LESETEXT:
──────────

Home Kolumnen Die bunte Welt von Vivienne
29.08.2005, © Vivienne
Der Mann mit der Narbe
Neulich waren wir eine Gruppe von Kolleginnen abends noch in der Linzer Altstadt unterwegs. Wir wanderten von Lokal zu Lokal und schließlich, schon nach Mitternacht, orderte jede von uns in der Cocktail Bar einen Cocktail. Ich streckte die Füße von mir, die schon etwas schmerzten und stellte, während ich mich umsah, fest, dass es mir hier gefiel. Der Blick der Kolleginnen verriet Ähnliches. Und ich spürte schnell, woran das lag: der Kellner, mit kurzen, blonden Haaren und leuchtenden blauen Augen, sah sehr interessant aus. Vor allem auch wegen der zwei Narben im Gesicht. Eine an der Wange links, und eine kleinere unterhalb der Nase.
Der gut aussehende Mann höchst persönlich riss mich aus meinen Überlegungen. Er servierte uns fünf die Cocktails mit einem angedeuteten Grinsen und kassierte von uns. Wir musterten ihn alle unverhohlen und warfen uns beredte Seitenblicke zu. Vergeben waren wir zwar schon, das stimmte, aber das hieß ja nicht, dass wir blind durch die Welt gehen mussten. Ich schlürfte meinem Sex on the Beach und starrte im schummrigen Licht geradeaus vor mich hin, als ich doch tatsächlich hörte, wie sich Cora, eine von uns, an den Kellner wandte. Sag, woher hast du denn deine Narben? Wir fragen uns das schon die ganze Zeit! Der Mann nickte und deutete uns, dass er zuerst zu den Nebentischen musste, abservieren. Aber nach etwa zehn Minuten stand er wieder da, er hatte nicht vergessen auf Cora und ihre Frage. Er schmunzelte breit und strich wie zufällig mit dem Zeigefinger über die Narbe.

──────────

ANGEZEIGTE INFORMATIONEN:

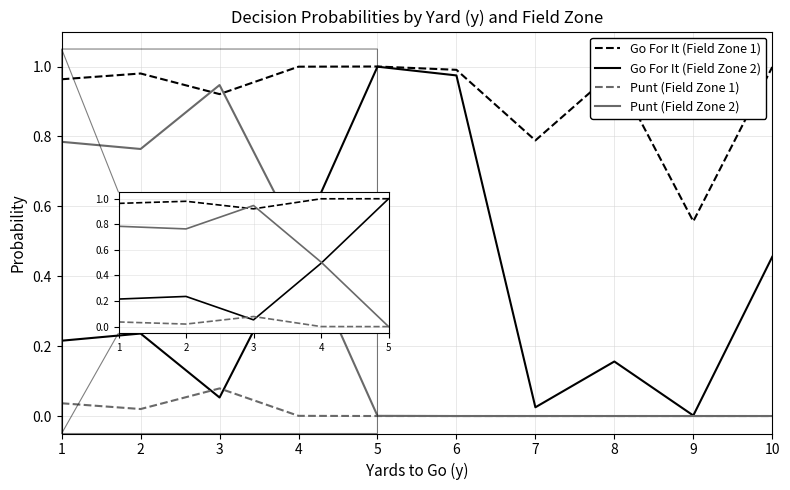

What is the average value of the Punt (Field Zone 2) series?

0.3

──────────

AUFGABENSTELLUNG:
An welchen Stellen im Gesicht hat der Kellner laut der Kolumne seine zwei Narben? Die Zeilen stehen in keinem Zusammenhang mit der Kolumne.

LÖSUNG:
Eine Narbe hat er links an der Wange, eine kleinere unterhalb der Nase.